第03版:麋鹿
2026年07月19日

票证时代

○刘立云

我童年的记忆里,物资极度匮乏,与生活有关的商品几乎都要凭票供应。据记载,那段时期,居民使用过的各种生活票证有40余种,堪称“票证时代”。

每人每月半市斤猪肉、4两食油、1市斤水产品、15市斤蔬菜的配给,均要凭票购买。这些百姓赖以生存的必需品,却怎么也浸润不了人们饥肠辘辘的肚皮。

令人感到一丝宽慰的是,购买猪肚、肺、肝、肠、油等猪下水,不需要票证。要想满足口腹之欲,必须起大早去食品公司门市部排队。猪油分板油和网油两种,也就是人们口头上说的“大油”和“小油”之分,每人限购1市斤。

那年寒假,病中的父亲念叨着想吃猪油蛋炒饭。母亲嘱咐我5点钟起床去排队购买,到了目的地,已有百米长队,其中不乏用小板凳、砖头之类的东西占着位置。天已大亮时,一个戴着黑棉帽的中年人走来,手上拿着一叠盖着章编了号码的小纸条,从前向后依次发放,然后凭着这张纸条去开票、付款、取货。当离我还有二十多人时,他手中的纸条已全部发完,我只好拖着沉重的脚步悻悻而归。
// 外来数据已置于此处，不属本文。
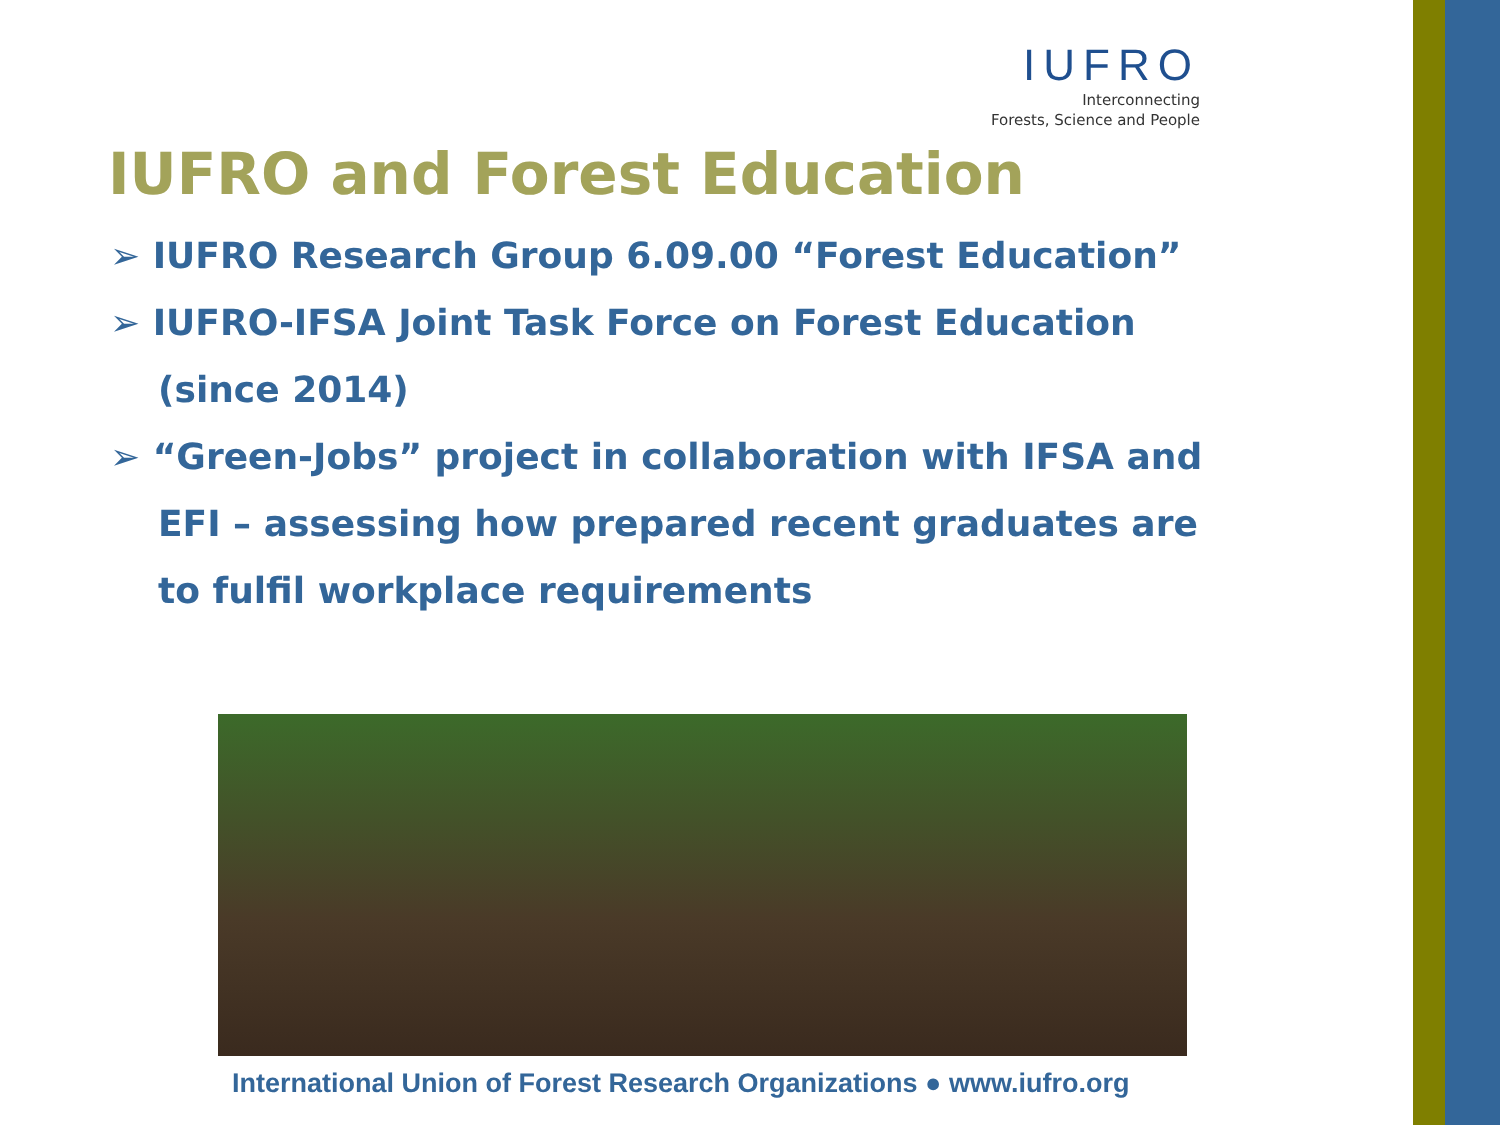IUFRO
Interconnecting
Forests, Science and People
IUFRO and Forest Education
➢ IUFRO Research Group 6.09.00 “Forest Education”
➢ IUFRO-IFSA Joint Task Force on Forest Education (since 2014)
➢ “Green-Jobs” project in collaboration with IFSA and EFI – assessing how prepared recent graduates are to fulfil workplace requirements
International Union of Forest Research Organizations ● www.iufro.org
第二天,我特意提前了半个小时,忍着饥寒交迫之躯,在凛冽的北风中等了近3个小时。当快要轮我时,那个“黑棉帽”遗憾而无奈地朝大家双手一摊,示意小纸条已经发完。实在不甘,第三天我4点钟不到就起床,终于站在了十拿九稳的位置上。开始分发号头时,“黑棉帽”说:“今天屠宰场少杀了5头猪,因此要少发20张条子。”好不容易快轮到我时,仅仅隔着两个人,他手上的条子像变魔术一样,转眼间就没有了。见此情景,我伤心得大哭起来。不知是我的嚎啕大哭,让“黑棉帽”动了恻隐之心,还是连续三天的苦苦等待让他已经注意到我,只见他走了过来,用手捋了一下我的脑袋,俯下身子在我耳边轻声说道:“别哭啦,你跟我来吧!”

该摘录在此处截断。